The Taipei City Government announced on Tuesday it would rename the section of Ketagalan Boulevard between Gongyuan Road and Jingfumen the "Anti-Corruption Democracy Square," but further details on the designs of name plates and whether the plates would cover the old ones have yet to be determined.
After the Ministry of Education (MOE) lashed out at the city on Tuesday for its removing the canvas and banners used to cover the name plate of the memorial hall, the ministry pledged to put the banners back on. Lee Yong-ping (李永萍), director of the department, sent ministry officials invitations yesterday morning to a negotiation meeting to seek consensus. But no ministry representatives showed up to the meeting later that afternoon.
Lee expressed regret over the central government's reluctance to communicate with the city government to resolve the issue, and accused the ministry of forgery by failing to request a maintenance construction permit from the city's building administration office.

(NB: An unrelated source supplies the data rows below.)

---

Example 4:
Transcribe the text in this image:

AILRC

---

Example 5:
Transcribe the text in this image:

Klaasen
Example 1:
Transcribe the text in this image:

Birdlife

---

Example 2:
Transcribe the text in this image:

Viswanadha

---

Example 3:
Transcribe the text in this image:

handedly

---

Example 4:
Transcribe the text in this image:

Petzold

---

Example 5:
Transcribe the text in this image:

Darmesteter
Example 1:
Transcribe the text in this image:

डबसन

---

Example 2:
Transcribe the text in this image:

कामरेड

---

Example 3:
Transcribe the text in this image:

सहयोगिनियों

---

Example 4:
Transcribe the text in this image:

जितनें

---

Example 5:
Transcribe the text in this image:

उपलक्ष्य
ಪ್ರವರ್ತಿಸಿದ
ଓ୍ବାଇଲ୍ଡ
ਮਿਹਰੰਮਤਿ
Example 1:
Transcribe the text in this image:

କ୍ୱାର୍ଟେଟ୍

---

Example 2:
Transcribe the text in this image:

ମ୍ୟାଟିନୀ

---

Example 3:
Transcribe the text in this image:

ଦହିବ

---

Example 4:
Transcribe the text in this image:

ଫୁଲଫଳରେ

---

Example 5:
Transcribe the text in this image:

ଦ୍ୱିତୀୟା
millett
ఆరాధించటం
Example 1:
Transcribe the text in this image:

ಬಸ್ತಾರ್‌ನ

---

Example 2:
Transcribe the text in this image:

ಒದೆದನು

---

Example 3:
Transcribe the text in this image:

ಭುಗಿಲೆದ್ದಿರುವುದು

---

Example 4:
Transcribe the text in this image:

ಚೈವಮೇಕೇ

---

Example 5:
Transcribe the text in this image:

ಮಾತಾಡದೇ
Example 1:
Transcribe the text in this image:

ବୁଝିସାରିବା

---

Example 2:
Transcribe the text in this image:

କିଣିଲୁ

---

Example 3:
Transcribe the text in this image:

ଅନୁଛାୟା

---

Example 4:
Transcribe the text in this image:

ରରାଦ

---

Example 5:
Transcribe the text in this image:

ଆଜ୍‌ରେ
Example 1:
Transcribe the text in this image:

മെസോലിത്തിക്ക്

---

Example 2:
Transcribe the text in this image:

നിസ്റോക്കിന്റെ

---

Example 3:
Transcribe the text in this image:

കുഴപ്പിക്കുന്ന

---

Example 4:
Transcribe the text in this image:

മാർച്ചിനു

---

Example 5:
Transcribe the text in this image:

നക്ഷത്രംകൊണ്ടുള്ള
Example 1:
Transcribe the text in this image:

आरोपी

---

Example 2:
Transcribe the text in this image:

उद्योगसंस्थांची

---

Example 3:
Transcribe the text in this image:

According to Lee, the ministry's "Chiang Kai-shek Memorial Hall" Administration applied to the department last month for second phase maintenance of the hall as an excuse to set up a scaffold, which was later used to put on canvas and banners that covered the hall's name plate.
Lee said yesterday the department found out that the administration hasn't applied for construction permits since 2005.

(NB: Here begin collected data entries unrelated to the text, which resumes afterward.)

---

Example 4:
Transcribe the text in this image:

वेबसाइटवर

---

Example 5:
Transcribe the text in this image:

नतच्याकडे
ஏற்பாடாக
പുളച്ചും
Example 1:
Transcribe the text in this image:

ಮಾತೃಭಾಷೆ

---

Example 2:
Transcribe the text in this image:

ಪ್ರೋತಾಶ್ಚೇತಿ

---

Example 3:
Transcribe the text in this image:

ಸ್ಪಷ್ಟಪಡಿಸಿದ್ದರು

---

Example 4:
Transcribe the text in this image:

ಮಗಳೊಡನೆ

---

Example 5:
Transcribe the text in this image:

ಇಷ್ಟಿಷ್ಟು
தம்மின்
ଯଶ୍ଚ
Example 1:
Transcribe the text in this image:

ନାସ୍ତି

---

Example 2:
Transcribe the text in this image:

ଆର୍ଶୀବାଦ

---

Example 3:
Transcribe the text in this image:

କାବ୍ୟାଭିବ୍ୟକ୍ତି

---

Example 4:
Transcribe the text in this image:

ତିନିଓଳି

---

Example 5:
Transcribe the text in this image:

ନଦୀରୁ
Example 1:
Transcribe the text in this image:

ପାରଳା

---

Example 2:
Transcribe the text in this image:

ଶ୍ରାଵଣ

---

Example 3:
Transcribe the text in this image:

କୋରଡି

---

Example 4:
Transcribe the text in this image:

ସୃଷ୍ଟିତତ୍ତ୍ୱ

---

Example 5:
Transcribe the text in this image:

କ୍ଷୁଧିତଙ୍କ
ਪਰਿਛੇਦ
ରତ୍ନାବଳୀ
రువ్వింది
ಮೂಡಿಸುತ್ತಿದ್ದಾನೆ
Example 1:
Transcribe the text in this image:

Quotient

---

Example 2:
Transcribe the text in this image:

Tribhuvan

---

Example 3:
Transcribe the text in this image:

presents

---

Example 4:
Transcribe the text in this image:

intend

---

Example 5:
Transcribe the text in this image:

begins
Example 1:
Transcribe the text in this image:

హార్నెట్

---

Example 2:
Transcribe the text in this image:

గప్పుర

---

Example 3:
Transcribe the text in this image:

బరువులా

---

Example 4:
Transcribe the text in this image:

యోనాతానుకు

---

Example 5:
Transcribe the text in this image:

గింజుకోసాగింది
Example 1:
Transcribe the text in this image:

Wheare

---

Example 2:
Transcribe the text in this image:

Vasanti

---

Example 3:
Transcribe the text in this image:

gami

"There was never a first phase construction on the hall, but the administration misled us into believing that it had completed a first-phase construction and was now asking for permission for further maintenance," Lee said, adding the department will allow the ministry to "correct its mistakes" by sending applications again by Monday.
Meanwhile, surrounded by camera-toting reporters, pan-blue lawmakers from the legislature's Education and Culture Committee proceeded to the Memorial Hall yesterday to confront hall officials on their own turf with threats to axe their budget.
What KMT Legislator Diane Lee (李慶安) billed as a committee "inspection" of the hall, quickly became a dressing-down of top hall official Tseng Kun-ti (曾坤地) by pan-blue lawmakers.
Lee angrily quizzed Tseng under the hot sun as sweat-drenched reporters, and cameramen, jostled one another for space at the foot of the statue hall.
Several Chinese tourists looked on confusedly between the locked-up hall and crowd of screaming politicians.
"We have a memorial for [former dictator] Chiang Kai-shek because he's dead!" said characteristically prickly KMT Legislator Kuo Su-chun (郭素春). "Now that we have a memorial to democracy, does that mean democracy is dead, too?"
A visibly embarrassed Tseng led lawmakers into the back of the cordoned-off statue hall, which houses a copper statue of Chiang.
Signs issued by the hall under its new name inform visitors that the statue hall will be under renovation until June 20.
The project will continue beyond that date, Tseng said, adding that he wasn't sure when it would be finished. The refurbishment was necessary because of leaks, he said.
A tour through the bowels of the statue hall that, at one point, led the crowd up a pitch-black stairwell, revealed a sweeping renovation project. Bare drywall, ladders and the smell of paint were everywhere.
But as lawmakers milled into the dark, cavernous chamber housing the statue, they were surprised to see no signs of renovation. The huge, metallic likeness of Chiang sat serenely in shadow, untouched.
Shattering the eerie calm, Kuo yelled, "So why are the doors sealed? What are you afraid of?"
"Little rain outside," Tseng said, leads to "big rain inside."
Asked how much the renovation to fix the leaks would cost and where the funds would come from, Tseng said he wasn't sure.
Wagging fingers at Tseng, Lee and KMT Legislator Hung Hsiu-chu (洪秀柱) vowed to pore over the ministry's budget to find out.
In related news, Demos Chiang (蔣友柏), 31, the great grandson of dictator Chiang Kai-shek (蔣介石), was quoted as saying in a recent interview with the Chinese-language Next Magazine that the Chiang family did persecute Taiwanese people and the KMT should admit it and accept criticism.